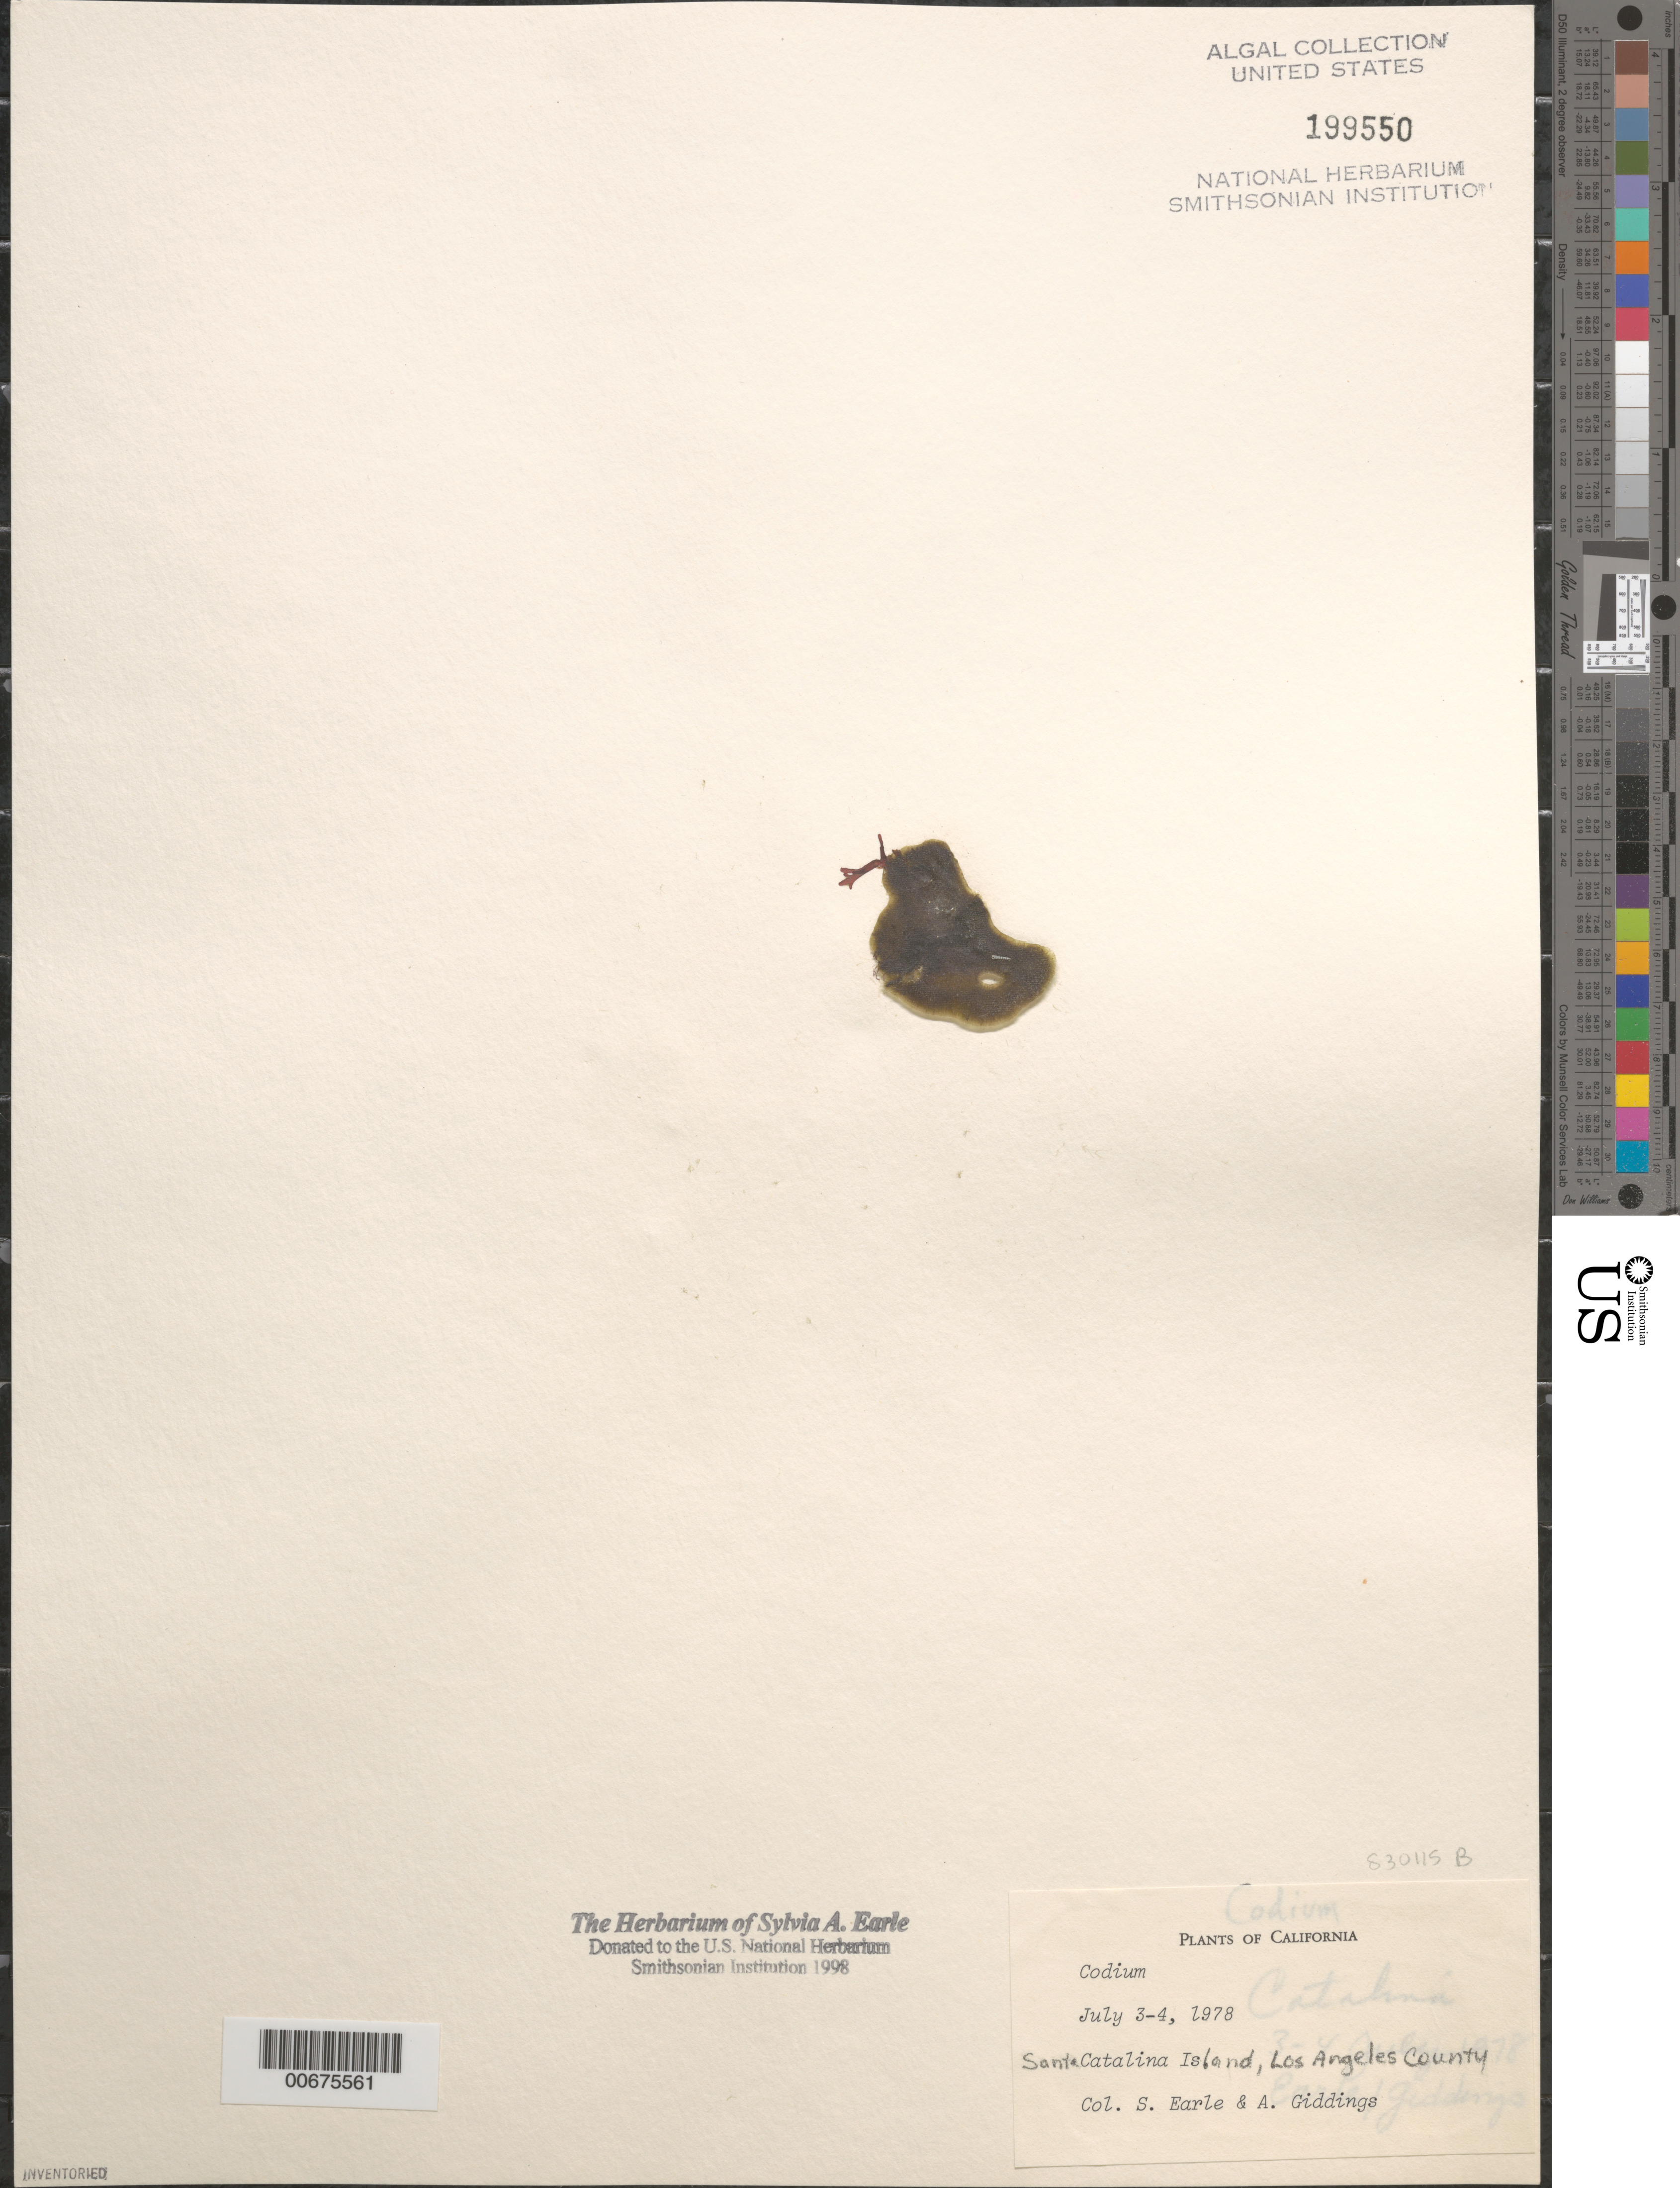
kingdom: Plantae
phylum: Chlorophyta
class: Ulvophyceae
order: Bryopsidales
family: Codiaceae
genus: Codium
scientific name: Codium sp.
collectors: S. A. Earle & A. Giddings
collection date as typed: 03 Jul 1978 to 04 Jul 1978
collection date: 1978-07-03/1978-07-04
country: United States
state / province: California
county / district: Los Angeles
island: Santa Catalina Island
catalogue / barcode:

Problem requirements:
Please put each line of the entries above into a JSON list of strings, one string per line, with blank lines and the pictures left out.

Task answer:
[
  "kingdom: Plantae",
  "phylum: Chlorophyta",
  "class: Ulvophyceae",
  "order: Bryopsidales",
  "family: Codiaceae",
  "genus: Codium",
  "scientific name: Codium sp.",
  "collectors: S. A. Earle & A. Giddings",
  "collection date as typed: 03 Jul 1978 to 04 Jul 1978",
  "collection date: 1978-07-03/1978-07-04",
  "country: United States",
  "state / province: California",
  "county / district: Los Angeles",
  "island: Santa Catalina Island",
  "catalogue / barcode:"
]